Friday, May 20, 2011

TV and social media

Attached is a link to a very interesting article in the NY times Media and Advertising section. It describes an interesting transmedia execution connecting social media with TV for the purposes of helping drive up the ad value of programming on TV. Some of what is covered here speaks to new approaches being put into market where the audience member's cell phone is used during ads or during programming. Here's a quote from the article:

As Cyriac Roeding, chief executive of Shopkick, put it: “The cellphone is the only interactive medium that you carry with you while you’re watching TV and while you’re shopping in the store. The cellphone is therefore the only interactive medium that can function as the bridge between the TV screen and the store shelf.”

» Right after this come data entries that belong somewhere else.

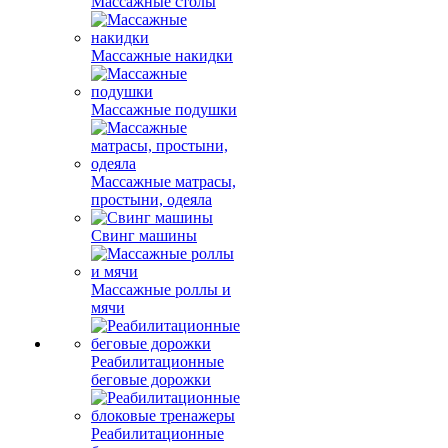
Массажные столы
Массажные накидки
Массажные подушки
Массажные матрасы,
простыни, одеяла
Свинг машины
Массажные роллы и
мячи
Реабилитационные
беговые дорожки
Реабилитационные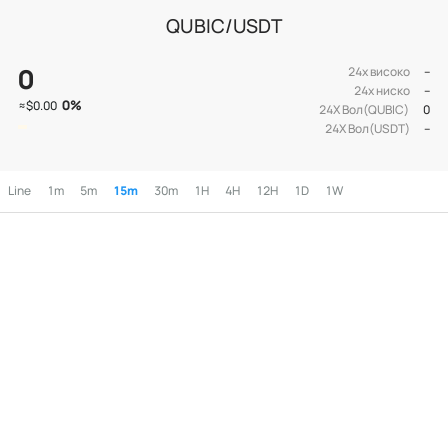
QUBIC/USDT
0
24х високо
--
24х ниско
--
0
%
≈
$0.00
24Х Вол(QUBIC)
0
24Х Вол(USDT)
--
Line
1m
5m
15m
30m
1H
4H
12H
1D
1W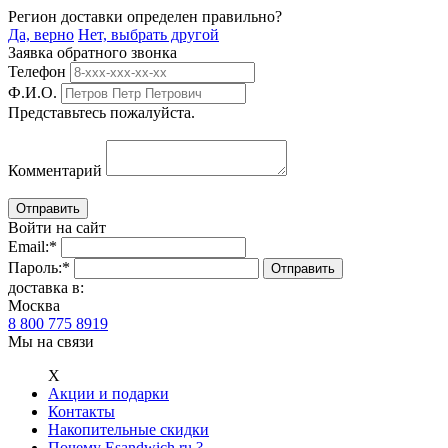
Регион доставки определен правильно?
Да, верно
Нет, выбрать другой
Заявка обратного звонка
Телефон
Ф.И.О.
Представьтесь пожалуйста.
Комментарий
Войти на сайт
Email:
*
Пароль:
*
доставка в:
Москва
8 800 775 8919
Мы на связи
Х
Акции и подарки
Контакты
Накопительные скидки
Почему Esandwich.ru ?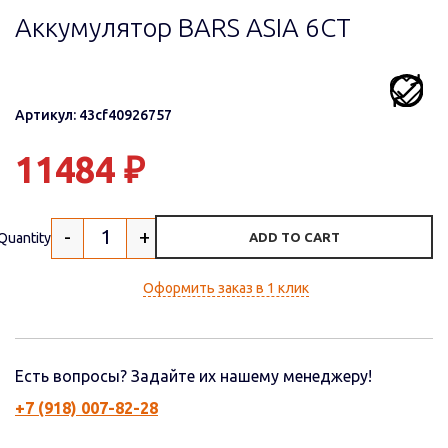
Аккумулятор BARS ASIA 6CT
Артикул: 43cf40926757
11484
₽
-
+
Quantity
ADD TO CART
Оформить заказ в 1 клик
Есть вопросы? Задайте их нашему менеджеру!
+7 (918) 007-82-28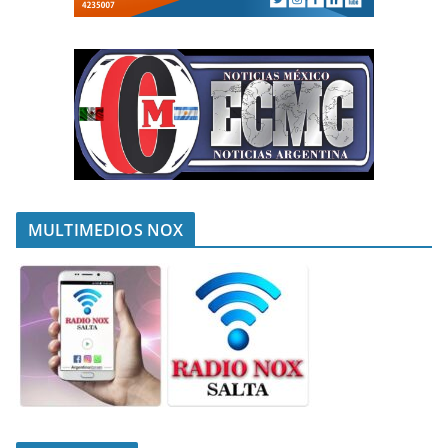
MULTIMEDIOS NOX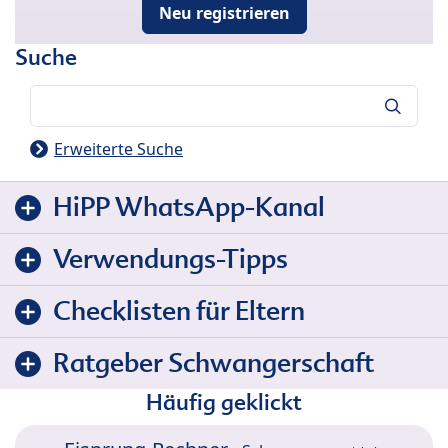
Neu registrieren
Suche
Suche
Erweiterte Suche
HiPP WhatsApp-Kanal
Verwendungs-Tipps
Checklisten für Eltern
Ratgeber Schwangerschaft
Häufig geklickt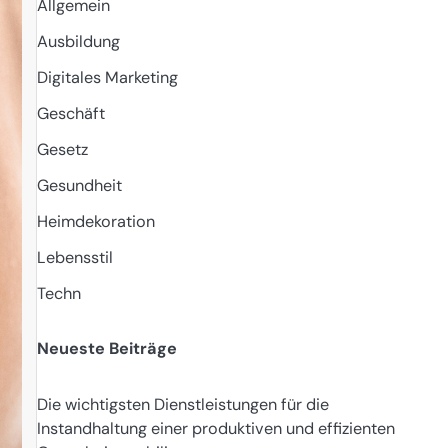
Allgemein
Ausbildung
Digitales Marketing
Geschäft
Gesetz
Gesundheit
Heimdekoration
Lebensstil
Techn
Neueste Beiträge
Die wichtigsten Dienstleistungen für die
Instandhaltung einer produktiven und effizienten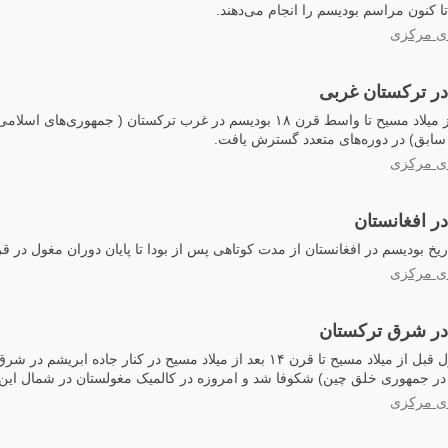
ای مرکزی
در ترکستان غربی
از قرن اول قبل از میلاد مسیح تا واسط قرن ۱۸ بودیسم در غرب ترکستان ( جمهوری
ابق) در دوره‌های متعدد گسترش یافت.
ای مرکزی
در افغانستان
یخ بودیسم در افغانستان از مدت کوتاهی پس از بودا تا پایان دوران مغول در ق
ای مرکزی
 در شرق ترکستان
بودیسم از قرن اول قبل از میلاد مسیح تا قرن ۱۴ بعد از میلاد مسیح در کنار جاده 
 در جمهوری خلق چین) شکوفا شد و امروزه در کالمیک مغولستان در شمال این ا
ای مرکزی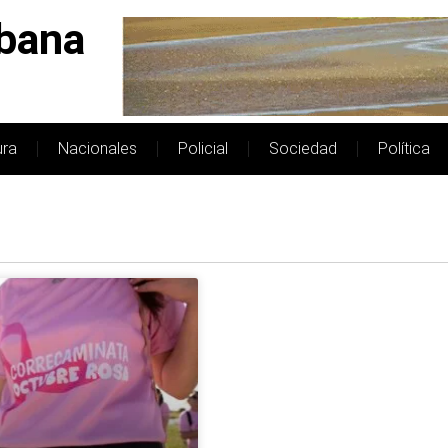
bana
ura
Nacionales
Policial
Sociedad
Política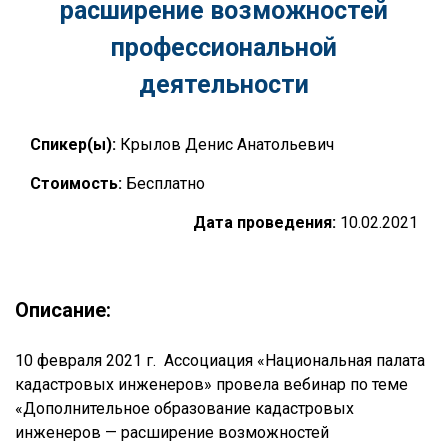
расширение возможностей
профессиональной
деятельности
Спикер(ы):
Крылов Денис Анатольевич
Стоимость:
Бесплатно
Дата проведения:
10.02.2021
Описание:
10 февраля 2021 г. Ассоциация «Национальная палата
кадастровых инженеров» провела вебинар по теме
«Дополнительное образование кадастровых
инженеров — расширение возможностей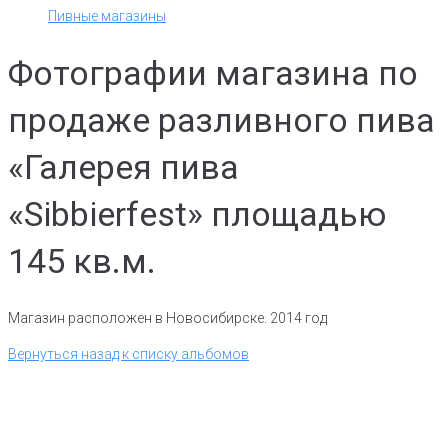
Пивные магазины
Фотографии магазина по
продаже разливного пива
«Галерея пива
«Sibbierfest» площадью
145 кв.м.
Магазин расположен в Новосибирске. 2014 год
Вернуться назад к списку альбомов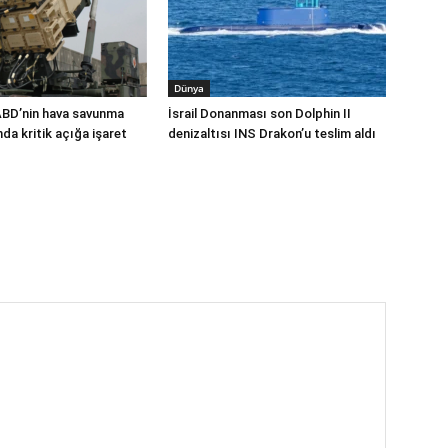
Dünya
ABD’nin hava savunma
İsrail Donanması son Dolphin II
a kritik açığa işaret
denizaltısı INS Drakon’u teslim aldı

Because technology, transmedia, Hyper-mediation and more, are all new possibilities (or at least new in the tools and choices available on a weekly basis), it's incredibly interesting to see the different models being developed and brought to market.

I would love to see more thinking and execution around narrative and meaning itself being the connective tissue leveraged for commercial success in addition to coupons, bonuses and purchase incentives. Those are certainly valid and make sense for an advertiser to find very attractive. They may even be very successful as this all evolves.

There is, however, the opportunity to not interrupt the narrative reasons that the audience is participating in your show but instead enhance it to bring them to other places (including social). There's a fair amount of experimentation going on there as well amongst the networks and IP owners.

It's important for us to remember that the audience that comes to social media doesn't spend a lot of time passing along advertising for the sake of sales. It's about connecting around common interests, light social touch, lots of humor, personal expression and meaningful declarations of self.